Date/Time: Thu, 02 May 2024 22:07:55 +0000



Post From: Python for Sierra Chart

[2022-12-10 21:44:27]
User726340 - Posts: 30
Here is an efficient way to get pandas dataframe, uses numpy memmap.


import sys
from pathlib import Path
import numpy as np
import pandas as pd
# bar data columns
BCOLS = [
'Time', 'Open', 'High', 'Low', 'Close', 'Volume', 'Trades', 'BidVolume',
'AskVolume'
]
def get_scid_df(filename, limitsize=sys.maxsize):
f = Path(filename)
assert f.exists(), "file not found"
stat = f.stat()
offset = 56 if stat.st_size < limitsize else stat.st_size - (
(limitsize // 40) * 40)
rectype = np.dtype([
(BCOLS[0], '<u8'), (BCOLS[1], '<f4'), (BCOLS[2], '<f4'),
(BCOLS[3], '<f4'), (BCOLS[4], '<f4'), (BCOLS[6], '<i4'),
(BCOLS[5], '<i4'), (BCOLS[7], '<i4'), (BCOLS[8], '<i4')
])
df = pd.DataFrame(data=np.memmap(f, dtype=rectype, offset=offset,
mode="r"),
copy=False)
df.dropna(inplace=True)
df["Time"] = df["Time"] - 2209161600000000
df.drop(df[(df.Time < 1) | (df.Time > 1705466561000000)].index, inplace=True)
df.set_index("Time", inplace=True)
df.index = pd.to_datetime(df.index, unit='us')
df.index = df.index.tz_localize(tz="utc")
return df

df = get_scid_df('c:\SierraChart\Data\AAPL.scid')
print(df)



You can also read partial SCID file, by passing size (eg: read last 1mb of data):


get_scid_df('c:\SierraChart\Data\AAPL.scid', 1024*1024)

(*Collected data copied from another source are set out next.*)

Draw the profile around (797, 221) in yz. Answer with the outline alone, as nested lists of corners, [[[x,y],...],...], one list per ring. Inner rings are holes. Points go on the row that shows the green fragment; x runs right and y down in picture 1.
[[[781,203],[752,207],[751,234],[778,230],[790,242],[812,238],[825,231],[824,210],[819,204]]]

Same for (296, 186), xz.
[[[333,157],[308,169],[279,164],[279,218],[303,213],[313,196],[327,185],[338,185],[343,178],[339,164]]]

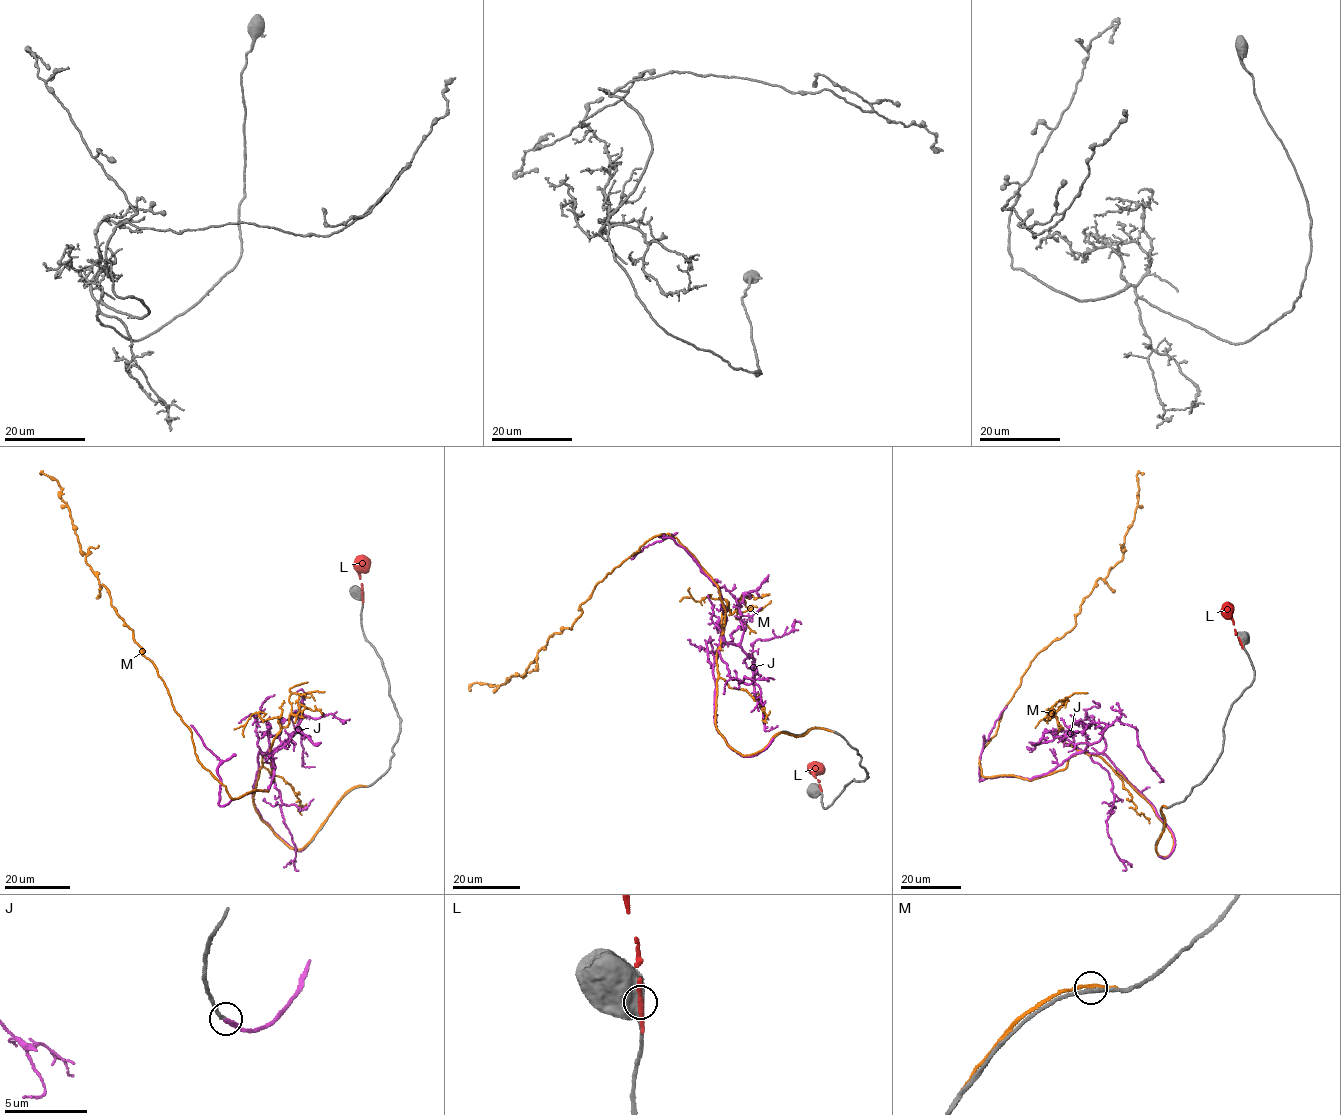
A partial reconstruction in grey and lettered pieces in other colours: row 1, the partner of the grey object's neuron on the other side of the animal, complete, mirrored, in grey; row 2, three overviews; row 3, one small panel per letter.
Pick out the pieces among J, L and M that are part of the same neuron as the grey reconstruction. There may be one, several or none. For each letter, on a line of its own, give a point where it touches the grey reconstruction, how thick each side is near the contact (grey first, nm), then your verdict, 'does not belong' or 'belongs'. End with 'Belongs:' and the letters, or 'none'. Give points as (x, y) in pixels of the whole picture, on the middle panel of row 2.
J: meets grey at (773, 738); 200 nm thick on the grey side, 240 nm on the other; belongs
L: meets grey at (820, 788); 950 nm thick on the grey side, 280 nm on the other; does not belong
M: meets grey at (826, 730); 220 nm thick on the grey side, 160 nm on the other; does not belong
Belongs: J

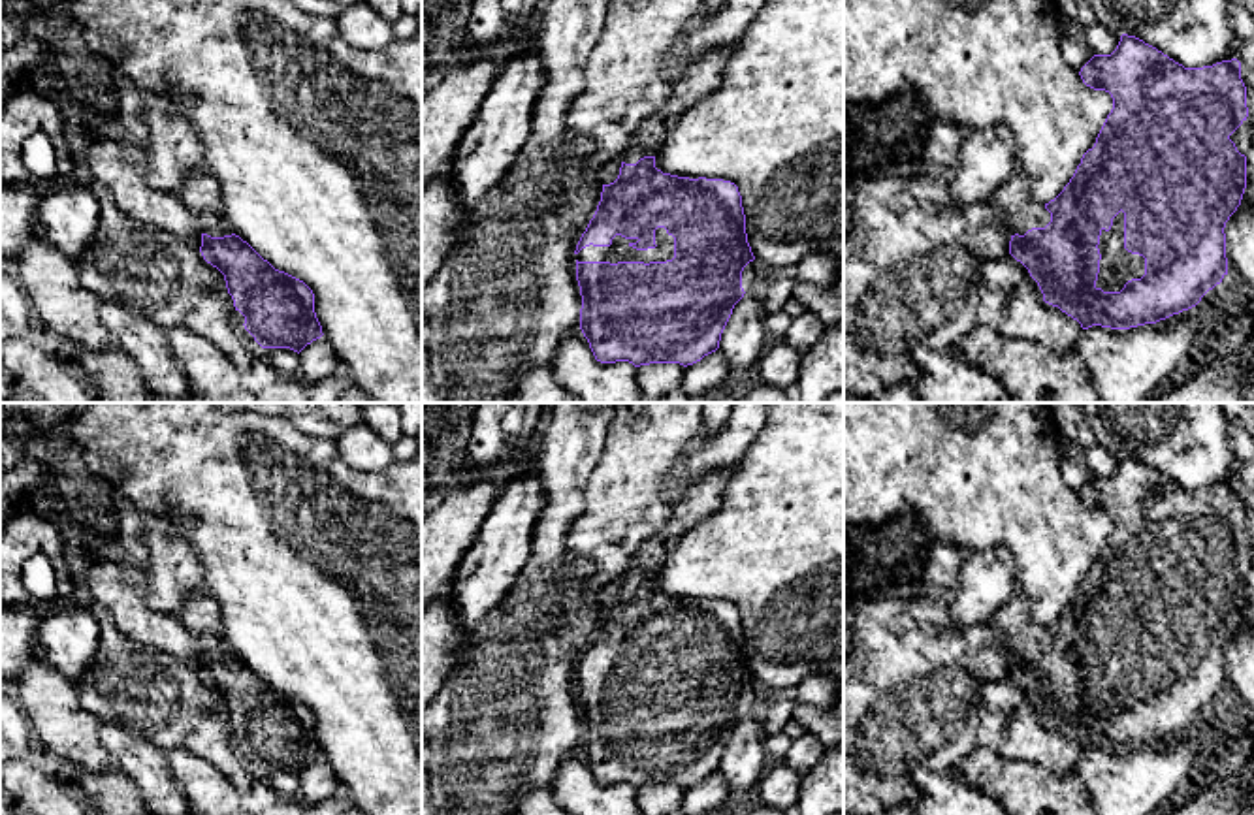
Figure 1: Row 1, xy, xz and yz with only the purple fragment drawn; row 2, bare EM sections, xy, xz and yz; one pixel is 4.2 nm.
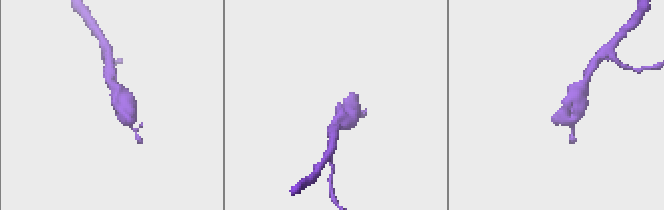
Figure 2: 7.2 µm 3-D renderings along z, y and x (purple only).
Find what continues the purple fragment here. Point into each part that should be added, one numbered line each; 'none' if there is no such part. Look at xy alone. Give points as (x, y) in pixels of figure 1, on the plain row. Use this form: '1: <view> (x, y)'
1: xy (200, 614)

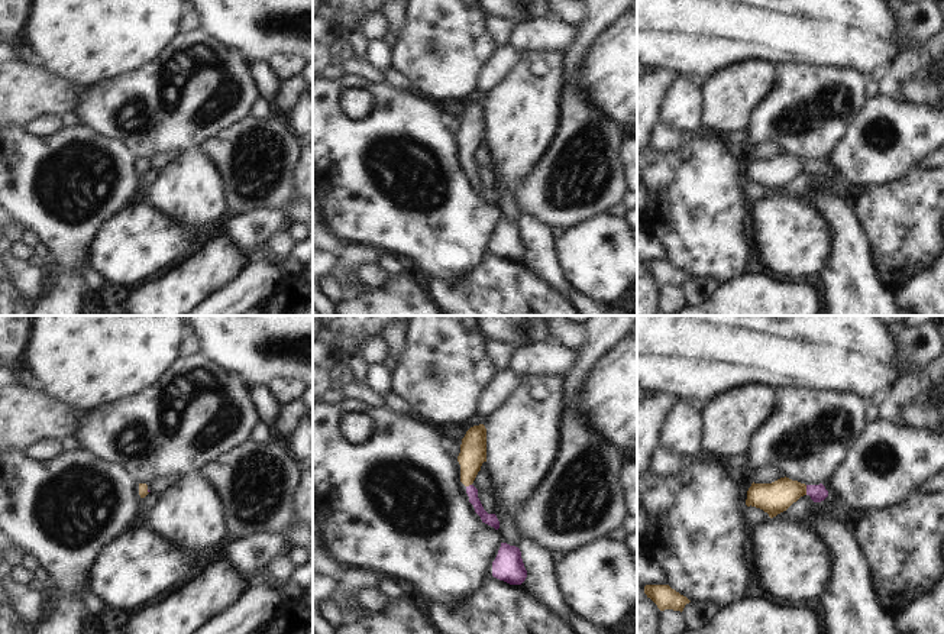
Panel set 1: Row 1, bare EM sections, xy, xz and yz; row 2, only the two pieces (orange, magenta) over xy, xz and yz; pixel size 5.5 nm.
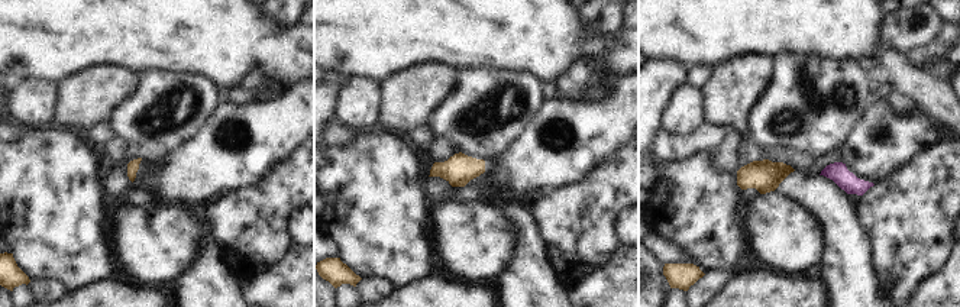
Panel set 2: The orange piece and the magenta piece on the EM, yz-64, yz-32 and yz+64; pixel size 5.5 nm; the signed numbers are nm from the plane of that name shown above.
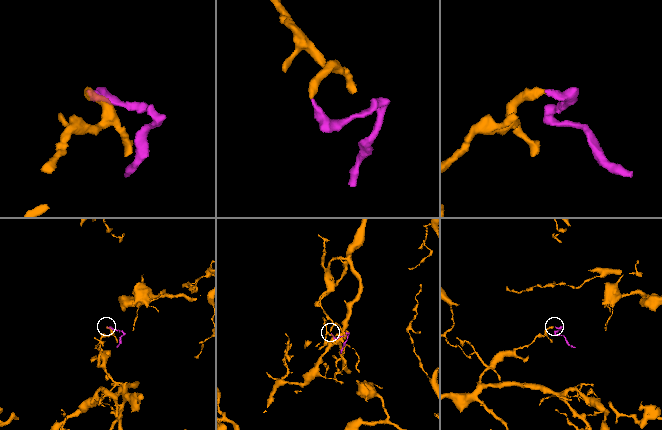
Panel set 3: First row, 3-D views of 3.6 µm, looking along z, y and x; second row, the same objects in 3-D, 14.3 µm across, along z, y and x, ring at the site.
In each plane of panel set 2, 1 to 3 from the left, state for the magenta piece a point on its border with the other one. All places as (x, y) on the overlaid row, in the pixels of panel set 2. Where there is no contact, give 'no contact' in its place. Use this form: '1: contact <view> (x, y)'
1: no contact
2: no contact
3: no contact

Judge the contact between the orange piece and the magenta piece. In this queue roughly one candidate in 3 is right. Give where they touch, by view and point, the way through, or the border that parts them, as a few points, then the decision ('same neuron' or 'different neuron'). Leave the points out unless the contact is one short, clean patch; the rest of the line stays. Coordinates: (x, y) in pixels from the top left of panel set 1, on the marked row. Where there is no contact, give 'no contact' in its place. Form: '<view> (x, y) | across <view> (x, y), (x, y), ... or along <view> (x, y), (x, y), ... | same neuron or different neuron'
yz (805, 489) | across yz (773, 498), (785, 491), (805, 489), (817, 492) | same neuron

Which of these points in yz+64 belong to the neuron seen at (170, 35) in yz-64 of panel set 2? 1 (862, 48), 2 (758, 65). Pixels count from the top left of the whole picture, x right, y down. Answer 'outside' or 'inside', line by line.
1: inside
2: outside

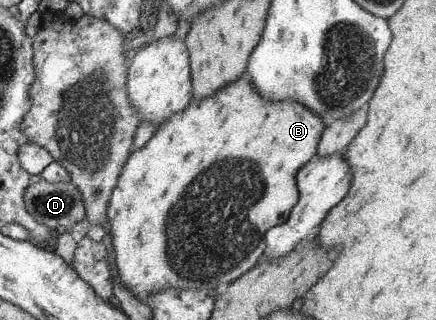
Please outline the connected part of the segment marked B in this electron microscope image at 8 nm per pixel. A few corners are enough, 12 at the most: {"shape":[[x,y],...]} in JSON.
{"shape":[[246,75],[130,151],[111,261],[145,302],[229,284],[323,122]]}

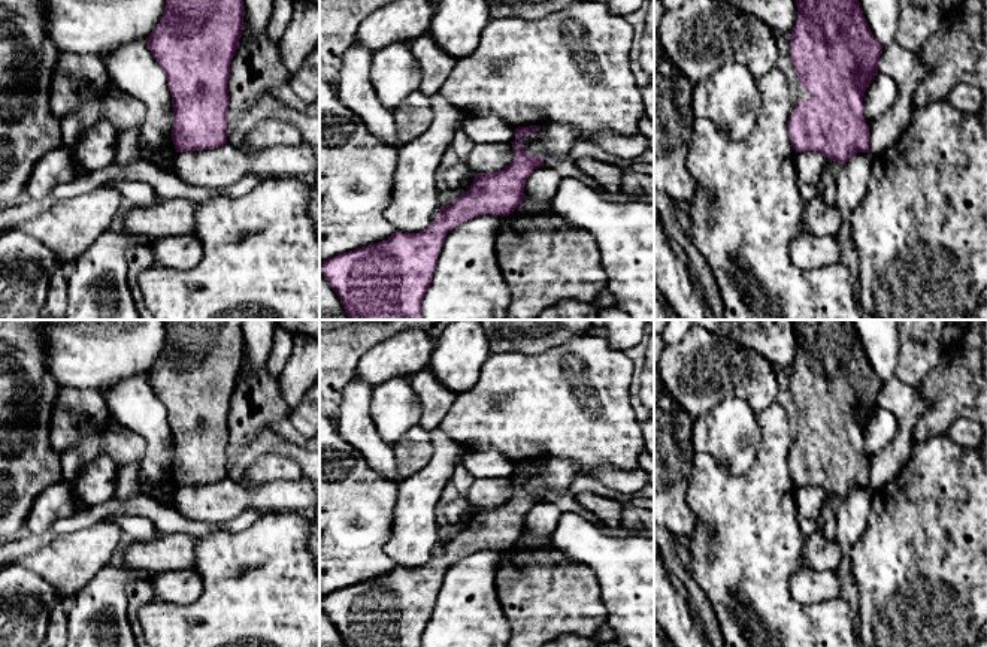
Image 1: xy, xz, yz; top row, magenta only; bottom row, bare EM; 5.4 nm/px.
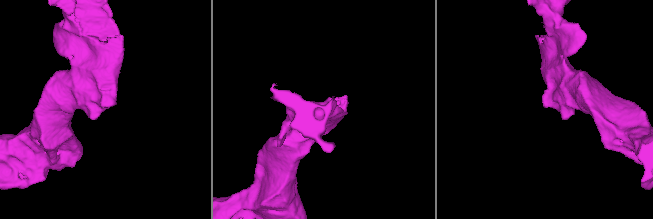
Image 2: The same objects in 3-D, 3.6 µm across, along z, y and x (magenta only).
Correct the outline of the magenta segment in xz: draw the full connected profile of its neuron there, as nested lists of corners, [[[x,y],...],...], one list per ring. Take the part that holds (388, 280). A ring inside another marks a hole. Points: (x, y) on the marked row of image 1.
[[[538,126],[515,129],[514,160],[503,170],[475,175],[470,188],[449,206],[440,206],[432,224],[420,233],[394,233],[382,242],[357,248],[323,260],[323,275],[339,296],[349,320],[423,320],[421,303],[430,287],[439,251],[448,232],[476,215],[506,217],[526,199],[524,184],[530,173],[544,166],[544,155],[530,157],[521,148],[521,137],[533,134]]]

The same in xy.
[[[166,0],[163,18],[145,39],[167,78],[172,96],[172,140],[176,152],[227,143],[227,82],[243,30],[243,0]]]

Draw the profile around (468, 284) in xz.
[[[476,215],[446,233],[421,303],[423,320],[506,320],[512,293],[496,257],[502,218]]]

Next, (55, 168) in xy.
[[[61,146],[40,157],[31,170],[24,188],[24,197],[30,200],[45,199],[49,191],[63,182],[76,178],[69,152]]]

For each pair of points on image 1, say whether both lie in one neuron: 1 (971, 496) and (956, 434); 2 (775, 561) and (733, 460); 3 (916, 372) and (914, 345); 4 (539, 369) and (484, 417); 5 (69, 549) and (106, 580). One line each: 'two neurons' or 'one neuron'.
1: two neurons
2: two neurons
3: one neuron
4: one neuron
5: two neurons

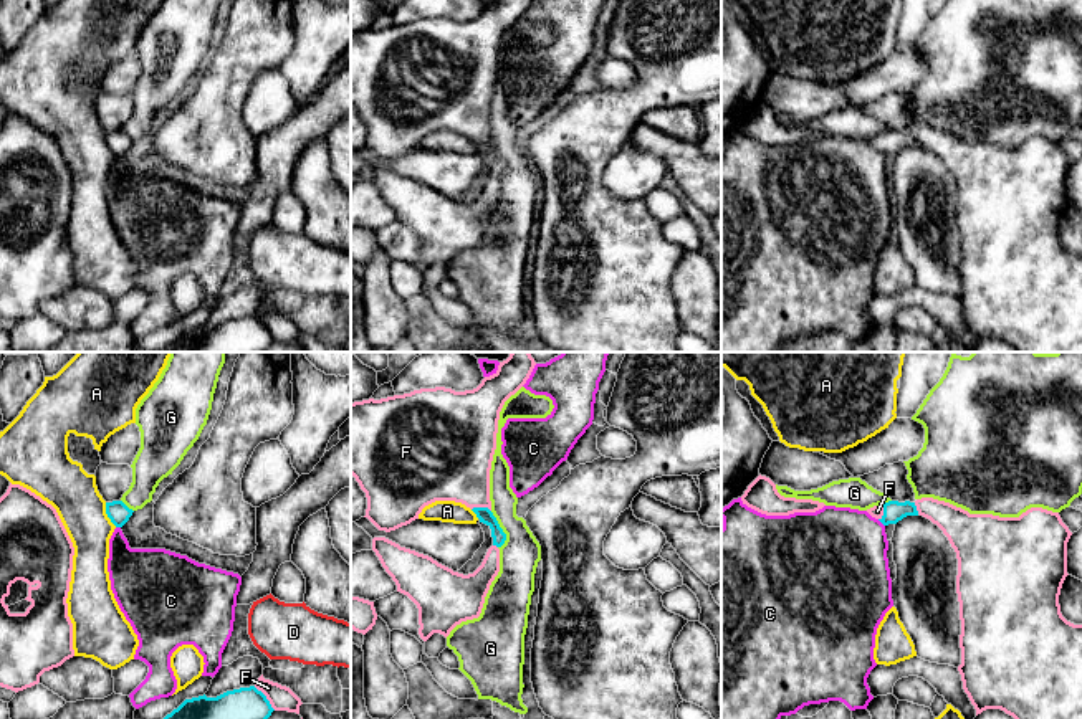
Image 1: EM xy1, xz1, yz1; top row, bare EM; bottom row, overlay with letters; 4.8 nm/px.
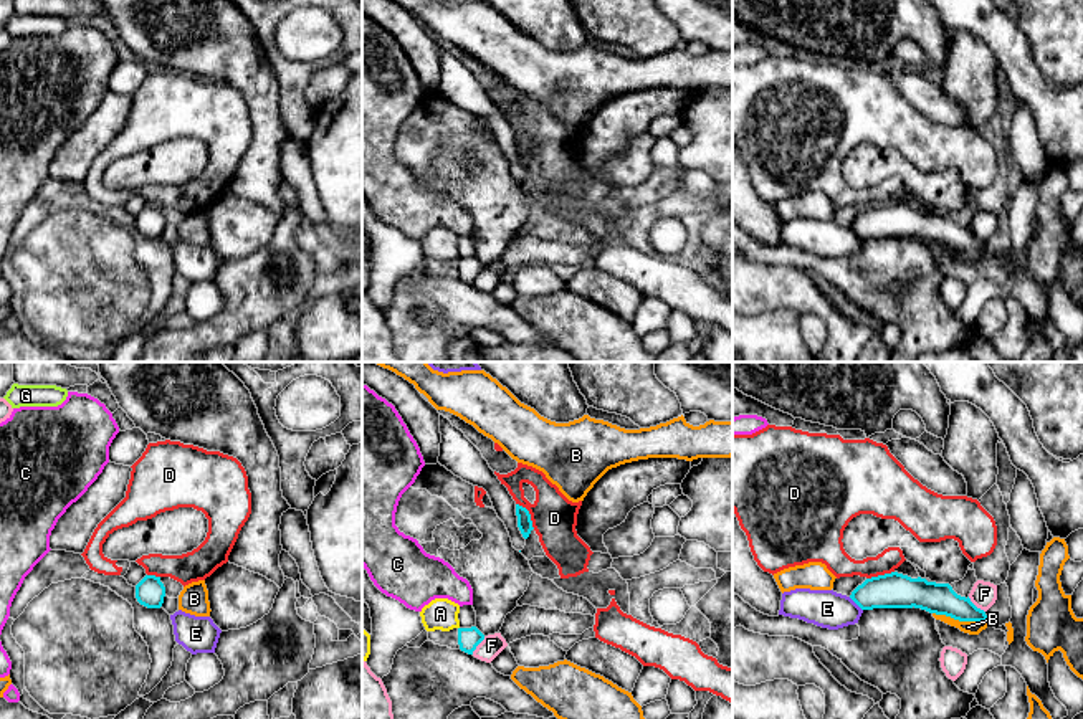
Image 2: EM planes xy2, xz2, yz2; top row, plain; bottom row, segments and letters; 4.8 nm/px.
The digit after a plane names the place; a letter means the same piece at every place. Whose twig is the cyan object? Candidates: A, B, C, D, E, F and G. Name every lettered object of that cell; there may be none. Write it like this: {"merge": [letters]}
{"merge": ["F"]}

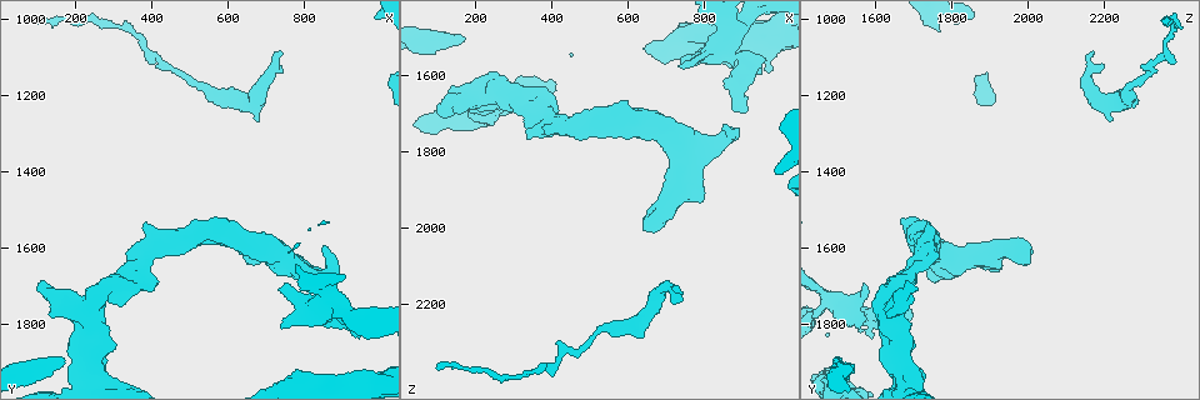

You can then use pandas resample to get any timeframe. for example, for 1min:

df_1min = (
df.resample("1Min")
.agg(
{
"Open": "first",
"High": "max",
"Low": "min",
"Close": "last",
"Volume": "sum",
"Trades": "sum",
"BidVolume": "sum",
"AskVolume": "sum",
}
)
.ffill()
)
print(df_1min)

Date Time Of Last Edit: 2022-12-10 22:01:46